··· GIVEN INFORMATION ···

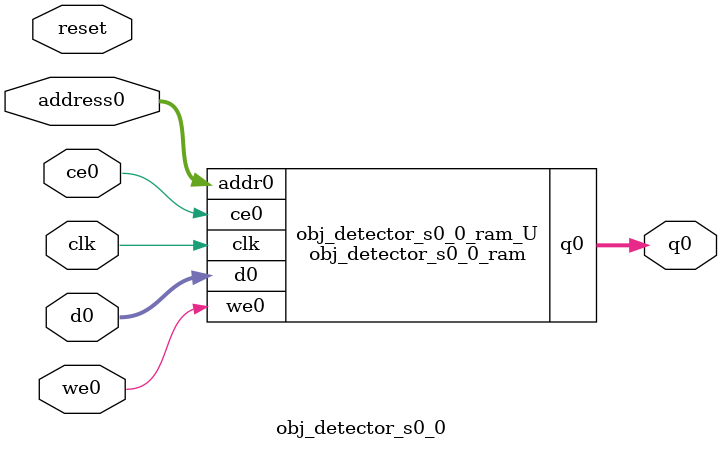
<source format=v>

`timescale 1 ns / 1 ps
module obj_detector_s0_0_ram (addr0, ce0, d0, we0, q0,  clk);

parameter DWIDTH = 32;
parameter AWIDTH = 8;
parameter MEM_SIZE = 144;

input[AWIDTH-1:0] addr0;
input ce0;
input[DWIDTH-1:0] d0;
input we0;
output reg[DWIDTH-1:0] q0;
input clk;

(* ram_style = "block" *)reg [DWIDTH-1:0] ram[MEM_SIZE-1:0];




always @(posedge clk)  
begin 
    if (ce0) 
    begin
        if (we0) 
        begin 
            ram[addr0] <= d0; 
            q0 <= d0;
        end 
        else 
            q0 <= ram[addr0];
    end
end


endmodule


`timescale 1 ns / 1 ps
module obj_detector_s0_0(
    reset,
    clk,
    address0,
    ce0,
    we0,
    d0,
    q0);

parameter DataWidth = 32'd32;
parameter AddressRange = 32'd144;
parameter AddressWidth = 32'd8;
input reset;
input clk;
input[AddressWidth - 1:0] address0;
input ce0;
input we0;
input[DataWidth - 1:0] d0;
output[DataWidth - 1:0] q0;



obj_detector_s0_0_ram obj_detector_s0_0_ram_U(
    .clk( clk ),
    .addr0( address0 ),
    .ce0( ce0 ),
    .d0( d0 ),
    .we0( we0 ),
    .q0( q0 ));

endmodule


</source>
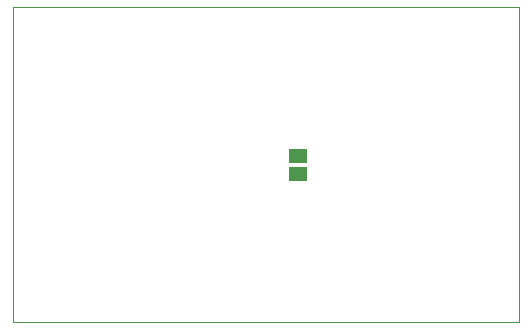
<source format=gbp>
G75*
%MOIN*%
%OFA0B0*%
%FSLAX25Y25*%
%IPPOS*%
%LPD*%
%AMOC8*
5,1,8,0,0,1.08239X$1,22.5*
%
%ADD10C,0.00000*%
%ADD11R,0.06300X0.04600*%
D10*
X0001500Y0021602D02*
X0001500Y0126562D01*
X0170201Y0126562D01*
X0170201Y0021602D01*
X0001500Y0021602D01*
D11*
X0096500Y0071102D03*
X0096500Y0077102D03*
M02*

</source>
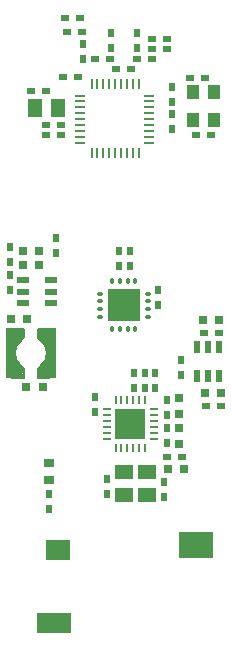
<source format=gtp>
%FSLAX24Y24*%
%MOIN*%
G70*
G01*
G75*
G04 Layer_Color=8421504*
%ADD10C,0.0197*%
%ADD11C,0.0276*%
%ADD12R,0.0250X0.0200*%
%ADD13R,0.0827X0.0689*%
%ADD14R,0.1142X0.0689*%
%ADD15R,0.1142X0.0886*%
%ADD16R,0.0433X0.0236*%
%ADD17R,0.0300X0.0300*%
%ADD18R,0.0300X0.0300*%
%ADD19R,0.0236X0.0433*%
%ADD20R,0.0335X0.1693*%
%ADD21R,0.0200X0.0250*%
%ADD22C,0.0472*%
%ADD23R,0.1102X0.1102*%
%ADD24O,0.0256X0.0138*%
%ADD25O,0.0138X0.0256*%
%ADD26R,0.0591X0.0512*%
%ADD27R,0.0320X0.0300*%
%ADD28R,0.1024X0.1024*%
%ADD29O,0.0098X0.0276*%
%ADD30O,0.0276X0.0098*%
%ADD31R,0.0433X0.0472*%
%ADD32R,0.0354X0.0110*%
%ADD33R,0.0110X0.0354*%
%ADD34R,0.0110X0.0354*%
%ADD35R,0.0512X0.0591*%
%ADD36C,0.0250*%
%ADD37C,0.0150*%
%ADD38C,0.0100*%
%ADD39C,0.0300*%
%ADD40C,0.0400*%
%ADD41C,0.0200*%
%ADD42C,0.0080*%
%ADD43C,0.0350*%
%ADD44C,0.0120*%
%ADD45C,0.0059*%
%ADD46C,0.0500*%
%ADD47C,0.0060*%
%ADD48R,0.0579X0.0630*%
%ADD49R,0.0190X0.0515*%
%ADD50R,0.1180X0.0320*%
%ADD51R,0.0595X0.1290*%
%ADD52R,0.0400X0.0900*%
%ADD53R,0.1029X0.0407*%
%ADD54R,0.0550X0.1050*%
%ADD55R,0.0879X0.3300*%
%ADD56R,0.0570X0.1500*%
%ADD57C,0.0787*%
%ADD58C,0.0866*%
%ADD59R,0.0591X0.0591*%
%ADD60C,0.0591*%
%ADD61R,0.0591X0.0591*%
%ADD62C,0.0320*%
%ADD63C,0.0260*%
%ADD64R,0.1400X0.1000*%
%ADD65C,0.0098*%
%ADD66C,0.0039*%
%ADD67C,0.0079*%
%ADD68C,0.0050*%
%ADD69C,0.0043*%
D10*
X1365Y9470D02*
X1641Y9470D01*
X1365Y9352D02*
X1641D01*
X1365Y10730D02*
X1680Y10730D01*
X1365Y10848D02*
X1601D01*
X459Y10691D02*
X735D01*
X381Y10848D02*
X735D01*
X459Y9509D02*
X735Y9509D01*
X420Y9352D02*
X735D01*
D11*
X1413Y9576D02*
G03*
X1413Y10624I-363J524D01*
G01*
X687D02*
G03*
X687Y9576I363J-524D01*
G01*
D12*
X7400Y8330D02*
D03*
X6900D02*
D03*
X6100Y6650D02*
D03*
X5600D02*
D03*
X2610Y19310D02*
D03*
X2110D02*
D03*
X1550Y18850D02*
D03*
X1050Y18850D02*
D03*
X5090Y19900D02*
D03*
X4590D02*
D03*
X4400Y19560D02*
D03*
X3900D02*
D03*
X3200Y19910D02*
D03*
X3700D02*
D03*
X2750Y20790D02*
D03*
X2250D02*
D03*
X6370Y19270D02*
D03*
X6870Y19270D02*
D03*
X7070Y17370D02*
D03*
X6570D02*
D03*
X5090Y20240D02*
D03*
X5590D02*
D03*
X5090Y20580D02*
D03*
X5590D02*
D03*
X1550Y17360D02*
D03*
X2050D02*
D03*
X1550Y17710D02*
D03*
X2050D02*
D03*
X2200Y21270D02*
D03*
X2700D02*
D03*
X6810Y10760D02*
D03*
X7310D02*
D03*
D13*
X1970Y3550D02*
D03*
D14*
X1820Y1100D02*
D03*
D15*
X6570Y3700D02*
D03*
D16*
X1722Y11776D02*
D03*
Y12150D02*
D03*
Y12524D02*
D03*
X778D02*
D03*
Y12150D02*
D03*
Y11776D02*
D03*
D17*
X6000Y8080D02*
D03*
Y8620D02*
D03*
Y7080D02*
D03*
Y7620D02*
D03*
D18*
X6170Y6250D02*
D03*
X5630D02*
D03*
X6780Y11200D02*
D03*
X7320D02*
D03*
X780Y13050D02*
D03*
X1320Y13050D02*
D03*
X780Y13500D02*
D03*
X1320D02*
D03*
X920Y11250D02*
D03*
X380D02*
D03*
X6840Y8770D02*
D03*
X7380D02*
D03*
X1440Y8960D02*
D03*
X900D02*
D03*
D19*
X7324Y10292D02*
D03*
X6950D02*
D03*
X6576D02*
D03*
X6576Y9348D02*
D03*
X6950D02*
D03*
X7324Y9348D02*
D03*
D20*
X371Y10100D02*
D03*
X1729D02*
D03*
D21*
X350Y12200D02*
D03*
Y12700D02*
D03*
X1900Y13450D02*
D03*
Y13950D02*
D03*
X6050Y9370D02*
D03*
Y9870D02*
D03*
X5300Y11700D02*
D03*
X5300Y12200D02*
D03*
X4350Y13000D02*
D03*
Y13500D02*
D03*
X4000Y13000D02*
D03*
Y13500D02*
D03*
X1640Y4900D02*
D03*
Y5400D02*
D03*
X5500Y5800D02*
D03*
Y5300D02*
D03*
X3600Y5400D02*
D03*
Y5900D02*
D03*
X4856Y8944D02*
D03*
X4856Y9444D02*
D03*
X4500Y8950D02*
D03*
X4500Y9450D02*
D03*
X3200Y8150D02*
D03*
Y8650D02*
D03*
X5600Y8050D02*
D03*
Y8550D02*
D03*
Y7100D02*
D03*
Y7600D02*
D03*
X5770Y18470D02*
D03*
Y18970D02*
D03*
Y18070D02*
D03*
Y17570D02*
D03*
X4590Y20280D02*
D03*
Y20780D02*
D03*
X2800Y19910D02*
D03*
Y20410D02*
D03*
X3710Y20780D02*
D03*
Y20280D02*
D03*
X5200Y8950D02*
D03*
Y9450D02*
D03*
X350Y13650D02*
D03*
Y13150D02*
D03*
D23*
X4150Y11700D02*
D03*
D24*
X4947Y12084D02*
D03*
Y11828D02*
D03*
Y11572D02*
D03*
Y11316D02*
D03*
X3353D02*
D03*
Y11572D02*
D03*
Y11828D02*
D03*
Y12084D02*
D03*
D25*
X4534Y10903D02*
D03*
X4278D02*
D03*
X4022D02*
D03*
X3766D02*
D03*
Y12497D02*
D03*
X4022D02*
D03*
X4278D02*
D03*
X4534D02*
D03*
D26*
X4164Y5386D02*
D03*
X4164Y6134D02*
D03*
X4914Y5386D02*
D03*
Y6134D02*
D03*
D27*
X1640Y6430D02*
D03*
X1640Y5880D02*
D03*
D28*
X4364Y7736D02*
D03*
D29*
X4856Y6949D02*
D03*
X4659D02*
D03*
X4462D02*
D03*
X4265D02*
D03*
X4069D02*
D03*
X3872D02*
D03*
Y8524D02*
D03*
X4069D02*
D03*
X4265D02*
D03*
X4462D02*
D03*
X4659D02*
D03*
X4856D02*
D03*
D30*
X3576Y7244D02*
D03*
Y7441D02*
D03*
Y7638D02*
D03*
X3576Y7835D02*
D03*
X3576Y8031D02*
D03*
Y8228D02*
D03*
X5151D02*
D03*
Y8031D02*
D03*
Y7835D02*
D03*
Y7638D02*
D03*
Y7441D02*
D03*
Y7244D02*
D03*
D31*
X6449Y17880D02*
D03*
X7151D02*
D03*
X6451Y18820D02*
D03*
X7151D02*
D03*
D32*
X2702Y17900D02*
D03*
Y18294D02*
D03*
Y18688D02*
D03*
X4998Y18688D02*
D03*
X2702Y17113D02*
D03*
Y18097D02*
D03*
Y17310D02*
D03*
Y17506D02*
D03*
Y17703D02*
D03*
Y18491D02*
D03*
X4998D02*
D03*
Y17703D02*
D03*
Y17506D02*
D03*
Y18294D02*
D03*
Y18097D02*
D03*
Y17900D02*
D03*
Y17310D02*
D03*
Y17113D02*
D03*
D33*
X4647Y19058D02*
D03*
Y16762D02*
D03*
X3072Y16762D02*
D03*
X4450Y16762D02*
D03*
X3663Y16762D02*
D03*
X3466D02*
D03*
X4254D02*
D03*
X4057D02*
D03*
X3860D02*
D03*
X3072Y19058D02*
D03*
X3860D02*
D03*
X4057D02*
D03*
X3269D02*
D03*
X3466D02*
D03*
X3663D02*
D03*
X4254D02*
D03*
X4450Y19058D02*
D03*
D34*
X3269Y16762D02*
D03*
D35*
X1202Y18260D02*
D03*
X1950D02*
D03*
D45*
X1296Y10602D02*
Y10917D01*
X1611D01*
X804Y10641D02*
Y10917D01*
X489D02*
X804D01*
Y9283D02*
Y9598D01*
X450Y9283D02*
X804D01*
X1296D02*
Y9598D01*
Y9283D02*
X1650D01*
M02*

</source>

···

### EXERCISE
Taking the listing above as a whole, count the lines that include the word "AddressWidth" and report the figure only.

### EXERCISE OUTPUT
2